Brace yourself; tax reform 2.0 is coming.
Congress passed the Tax Cuts and Jobs Act in December 2017, making significant changes to the tax code. You even may have seen a change in the amount of taxes being withheld from your paycheck this year, since lowering tax rates was one of the major components of the measure.
But Congress isn’t done with tax reform just yet.
In a recent Washington Post interview, Republican Congressman Kevin Brady of Texas said the House Ways and Means Committee, which Brady chairs, could release an outline of additional tax reform measures as early as August.
What does this mean?
Prior to the Tax Cuts and Jobs Act, the last significant tax reform occurred in 1986. And while the 2017 tax reform bill made numerous changes in the tax code, many are set to expire at the end of 2025. For example, the lower tax rates only apply to tax years between Jan. 1, 2018, and Dec. 31, 2025.
Brady told the Post that there were a few driving factors for tax reform 2.0 in 2018. Those elements include making some tax cuts permanent, providing more tax cut benefits to families and creating a culture in Washington, D.C., that continuously improves the tax code.
The new plan would likely be multiple bills, Brady said.
“I think the Ways and Means Committee timetable will be to begin circulating a draft to House Republicans when we return after the Fourth of July break,” he told the Post. “We’ll spend the month listening to our colleagues in the House about what they want to see in 2.0 and incorporating those changes. I expect to see the legislative outline released in early August with votes in the fall, depending on when leadership wants to schedule them.”
Tax reform 2.0 might also aim to make it easier to save for retirement. A Ways and Means Committee spokesperson told global information services company Wolters Kluwer in May that the committee was considering proposals aimed at streamlining the process of saving for retirement.
Why should you care?
You might already be seeing some of tax reform’s early impact in your paycheck. Lower tax rates and higher standard deductions meant many people’s tax withholdings changed. As a result, your take-home pay might have increased.
When you file your 2018 federal income tax return (in 2019), you’ll likely experience more effects of the tax reform law.
For example, if you moved for work in 2018 and thought you could deduct moving expenses, the new law suspended that deduction. Or, if you had unreimbursed employee expenses related to your work, you won’t be able to deduct those either.
Additional changes to the tax code could further affect the amount of federal income tax you pay, the size of any refund you might be owed and even how you save for retirement or pay for healthcare.
What can you do?
While there may not be much you can do about tax reform 2.0 other than express your opinion to your representatives in Congress, you can take steps to help ensure that you’re in good shape to file your 2018 tax return next year.
- Understand how much you’re paying in taxes.

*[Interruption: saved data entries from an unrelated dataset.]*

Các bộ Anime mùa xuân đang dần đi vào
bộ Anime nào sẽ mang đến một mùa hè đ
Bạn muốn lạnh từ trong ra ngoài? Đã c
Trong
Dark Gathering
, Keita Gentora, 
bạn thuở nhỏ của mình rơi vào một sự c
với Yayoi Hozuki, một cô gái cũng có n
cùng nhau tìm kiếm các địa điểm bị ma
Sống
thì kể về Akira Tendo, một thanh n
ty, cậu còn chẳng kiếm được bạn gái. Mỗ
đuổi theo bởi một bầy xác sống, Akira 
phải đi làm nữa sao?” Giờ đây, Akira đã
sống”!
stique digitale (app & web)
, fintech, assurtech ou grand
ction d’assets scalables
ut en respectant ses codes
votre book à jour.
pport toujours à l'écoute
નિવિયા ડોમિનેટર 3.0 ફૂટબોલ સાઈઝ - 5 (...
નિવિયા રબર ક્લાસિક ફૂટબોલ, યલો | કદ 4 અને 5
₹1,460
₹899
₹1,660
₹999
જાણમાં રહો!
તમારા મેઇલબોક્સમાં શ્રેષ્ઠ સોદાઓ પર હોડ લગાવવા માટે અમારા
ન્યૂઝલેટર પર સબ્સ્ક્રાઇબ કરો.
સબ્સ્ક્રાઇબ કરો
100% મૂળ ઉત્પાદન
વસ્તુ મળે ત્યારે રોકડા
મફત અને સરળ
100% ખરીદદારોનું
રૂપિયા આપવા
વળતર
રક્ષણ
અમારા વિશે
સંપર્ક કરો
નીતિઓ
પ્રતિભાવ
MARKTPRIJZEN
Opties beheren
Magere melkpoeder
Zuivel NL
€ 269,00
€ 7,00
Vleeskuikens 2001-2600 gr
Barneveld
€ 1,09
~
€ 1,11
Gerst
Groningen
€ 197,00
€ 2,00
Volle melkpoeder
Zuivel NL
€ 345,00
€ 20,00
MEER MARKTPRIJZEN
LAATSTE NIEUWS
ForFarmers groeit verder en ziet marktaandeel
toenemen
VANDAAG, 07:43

If you haven’t already done so, plug your income and information into the IRS Withholding Calculator to understand how much you should have your employer withhold from your paycheck. This can help ensure you’re not underpaying your taxes throughout the year; underpayment could mean you owe come April 15, 2019.
- Consider adjusting your paycheck withholding accordingly. Whether you find you’re underpaying or may be paying more than you need to — and want to keep more money in your pocket throughout the year — consider filling out a new Form W-4 to change your paycheck withholding.